Modéliser les « réseaux » de réactions biochimiques grâce à l’intelligence artificielle
Grâce à leur expertise en biochimie, les chercheurs d’innatelogic développent une IA qui sera capable de modéliser des réseaux de réactions biochimiques. Ce projet fait partie des lauréats 2022 du programme RISE du CNRS.
Comprendre les réactions biochimiques nécessite une connaissance avancée des mécanismes et des différentes interactions entre des molécules très variées, allant de l’ADN aux protéines en surface des cellules. Ces réactions peuvent être vues comme un réseau d’une complexité élevée, rendant toute modélisation très lourde et intense en calculs, impossible à réaliser à la main. La start-up innatelogic développe une approche d’intelligence artificielle (IA) pour résoudre ce problème.
Créée par Benedikt Bollig (directeur de recherche au CNRS), Matthias Függer (chargé de recherche au CNRS) et Thomas Nowak (maître de conférences à l'Université Paris-Saclay) au LISN1 et au LMF2 , innatelogic est lauréate de l'appel à projets RISE 2022. RISE est un programme du CNRS proposant à une quinzaine de start-ups lauréates de l’appel à projet un accompagnement sur mesure d’un an, ainsi qu’une inclusion dans le réseau d’experts et de partenaires de CNRS Innovation pour structurer et développer leur projet.
« L’IA est actuellement la meilleure réponse aux problèmes d’optimisation, explique Matthias Függer.
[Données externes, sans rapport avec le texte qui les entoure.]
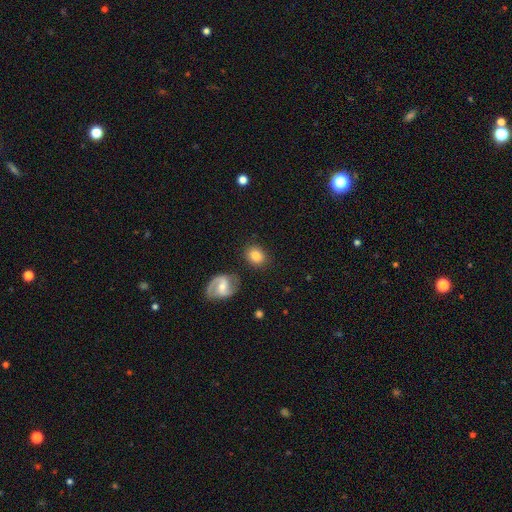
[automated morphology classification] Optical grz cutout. It shows a smooth galaxy with no disk features (78%) that is round (67%). Merging: none (82%).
Il s’agit de trouver les meilleurs paramètres en testant de nombreuses possibilités, et les réseaux de neurones artificiels et méthodes de deep learning sont très efficaces à cet égard. » La méthode avec laquelle ils développent leurs algorithmes apporte cependant plus qu’une simple puissance de calcul supérieure.
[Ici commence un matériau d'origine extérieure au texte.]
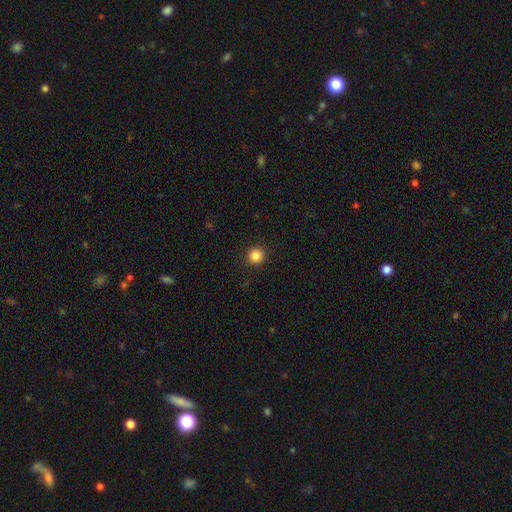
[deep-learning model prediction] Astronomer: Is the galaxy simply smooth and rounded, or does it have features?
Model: smooth — 85%.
Une IA profitant des expertises humaines
En effet, plutôt que de construire une IA qui rechercherait au hasard en tentant toutes les solutions, comme c’est souvent le cas, les chercheurs d’innatelogic utilisent leur expertise en biochimie pour « guider » les algorithmes. « Contrairement à de nombreuses IA actuelles, la nôtre n’est pas une ‘‘boîte noire’’, détaille Thomas Nowak. Nous donnons une structure à notre IA sur la base de nos connaissances des réactions biochimiques et des savoirs existants. » Cette approche a non seulement l’avantage de réduire les temps de calcul en limitant l’exploration de l’algorithme aux réactions d’intérêt possibles, mais permet également d’expliquer et de suivre la logique derrière le résultat présenté par l’IA.
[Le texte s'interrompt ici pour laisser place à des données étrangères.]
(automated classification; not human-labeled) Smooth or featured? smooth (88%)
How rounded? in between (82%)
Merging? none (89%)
Innatelogic proposera donc un outil lisible et facile d’utilisation qui permettra de décrire un réseau de réactions biochimiques et son évolution au cours du temps. « De plus en plus de recherches se font in silico, via simulation, ce qui accélère les processus et diminue les coûts explique Benedikt Bollig. Nous construisons un outil versatile capable de répondre à ce besoin, avec une interface utilisateur travaillée. Notre but est d’avoir un logiciel qui peut être utilisé sans manuel ! » Leur IA sera adaptable en fonction des bibliothèques d’expertise qui lui servent de base, avec de nombreuses applications possibles.
Les chercheurs prévoient deux utilisations principales de leur IA, capable de générer un modèle à partir de données partielles. En premier lieu, leur modèle pourra simuler la pharmacocinétique, c’est-à-dire la circulation d’un médicament dans l’organisme, son effet, et son devenir. En second lieu, l’IA sera une aide importante pour la bioingénierie, notamment en repérant le meilleur endroit pour modifier l’ADN, par exemple pour optimiser la bioproduction grâce aux bactéries.